Your instructions ▸
Give as a numbered list only the lines below starting with the line containing "family: Phoridae" and going on through the line containing "family: Limoniidae". Leave out any blank lines.

>> START Data to process

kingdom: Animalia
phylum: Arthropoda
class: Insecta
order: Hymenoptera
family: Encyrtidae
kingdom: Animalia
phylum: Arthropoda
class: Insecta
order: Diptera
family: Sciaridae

>> END Data to process
>> START Data to process

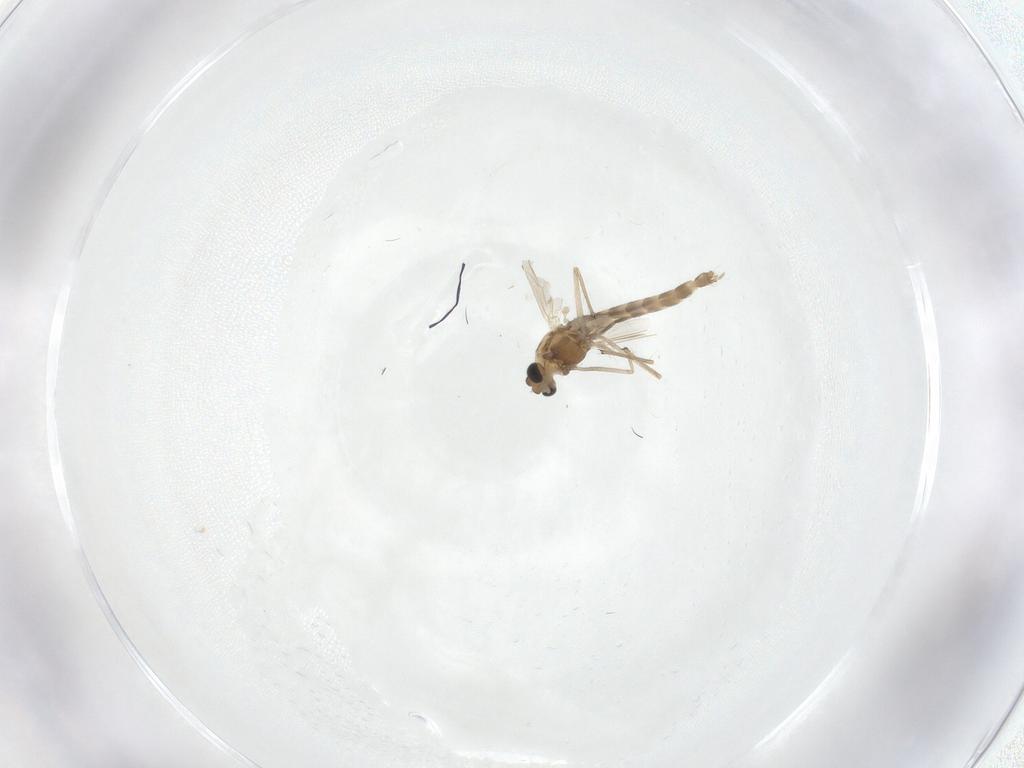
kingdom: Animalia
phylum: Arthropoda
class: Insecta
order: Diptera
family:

>> END Data to process
>> START Data to process

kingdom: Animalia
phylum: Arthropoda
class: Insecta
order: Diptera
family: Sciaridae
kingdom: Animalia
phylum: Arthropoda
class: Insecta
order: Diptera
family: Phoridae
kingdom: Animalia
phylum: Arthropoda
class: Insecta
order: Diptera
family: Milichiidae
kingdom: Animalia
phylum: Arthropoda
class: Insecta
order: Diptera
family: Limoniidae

>> END Data to process

Output of the task ▸
1. family: Phoridae
2. kingdom: Animalia
3. phylum: Arthropoda
4. class: Insecta
5. order: Diptera
6. family: Milichiidae
7. kingdom: Animalia
8. phylum: Arthropoda
9. class: Insecta
10. order: Diptera
11. family: Limoniidae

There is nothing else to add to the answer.